“Are you my mother?” queries the chick of various animals and inanimate objects, searching high and low for its absent caregiver after having leaped from its nest. This children’s book by P.D. Eastman is a poignant metaphor for our relationship to the world and the spiritual path, as described in a recent dharma talk, “Crossing the Flood,” by meditation teacher Catherine McGee.
Unbeknownst to the chick, its mother is out hunting for food and will soon return. McGee explains that the chick’s jump from its safe nest is inspired by the same restless, nervous twitch to find “home” that drives many of us to seek external stimulation and activation. Underlying this this anxious searching is the desire for safety, completion, and nurturance. When our searching “programs” or samskara are activated, we repel the nurturing embrace of the nest, the present moment, seeking home rather in ultimately unsatisfying externalities.
While searching is innate, according to McGee, it can be problematic. Our place on earth is a call to something greater; something in us is instinctually called home. Yet we confuse home with the external stimuli that unfailingly beckon. Our searching is a conditioned program that detracts from the reality that home is right here, right now. When activated, this program leads us further and further from the mother within, engendering ever-greater anxiety and disconnection. Says McGee, “We’ve already left home in the beginning of the search.”
Consider technology. We are fused to our smartphones, social media, and emails, constantly flicking through for the latest news or contact, seeking for some activation, stimulation; some momentary evidence of our aliveness, connectedness, lovability. Yet in this searching we lose our home; the present moment. When waiting, driving, or surrounded by new people, instead of engaging, it is all too common to plug in and tune out, jumping the nest and blinding ourselves to the present’s warm embrace.

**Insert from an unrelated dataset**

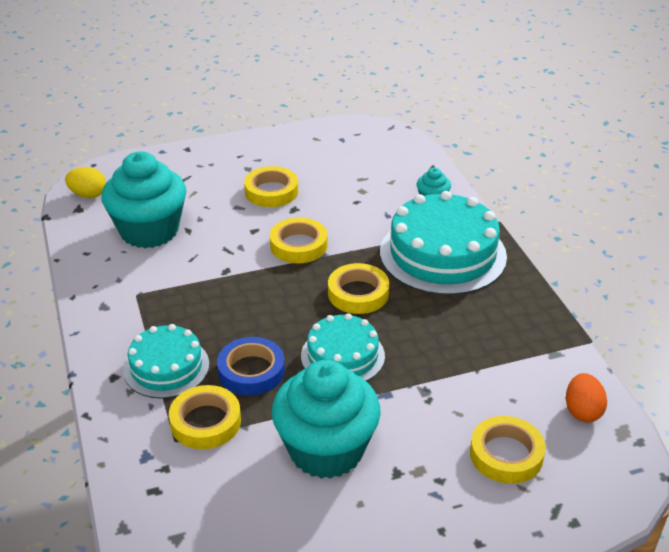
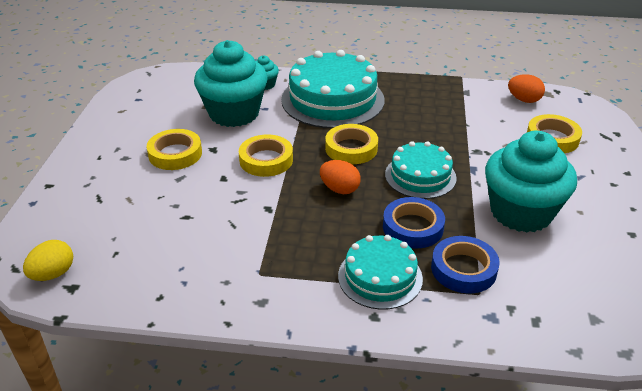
camera: 65 degrees left, 0 degrees up
(149, 231) = (164, 242): turquoise cupcake -> turquoise cupcake (234, 113)
(205, 422) = (463, 269): yellow tape -> blue tape
(282, 305) = (339, 189): none -> orange egg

The metaphor generalizes to all domains. We often seek validation and reinforcement from others—a natural inclination—yet if we solely rely on this to feel a sense of home, or unconditional acceptance, disappointment is inevitable. Similarly, food can provide a momentary experience of pleasure and warmth, a temporary homecoming, but the pleasure quickly fades. On the spiritual path too, we bring our searching programs to bear in a quest for enlightenment, peace, purity, perfection…yet, says the Buddha, we are already there. While meditating, we may discover a moment of deep stillness, making us feel as if “at last, I’ve found it!” only to have our reverie shattered by a jacket rustling nearby.
Home is the jacket rustling, the empty ache, the sadness and loneliness, the pleasure…the full range of present-moment experience. Home comprises not only the pleasurable, happy, comfortable, warm, safe sensations, but also the sensations that rattle our bones, engender tears and sorrow, rage and anguish.
According to the Buddha, the program of incessant becoming—striving ever for more, faster, better, stronger, wiser, happier, and so on—is paralleled by the fear of not becoming. Meditation’s cultivation of the five spiritual faculties (indriya) described by the Buddha reboot our search programs and ground us home in the present. These faculties —including faith (shraddha), the energy of persistence (virya), mindfulness (smriti), concentration (samadhi) and wisdom (prajna)— lead us to the end of becoming, and to the end of the desire to not become; to the deathless, awakening clear seeing of the samskaric programs that blunt our gaze and maintain our unconsciousness. Our awakeness, McGee shares, is “already here, already completely intact, [we are] never separated from it.”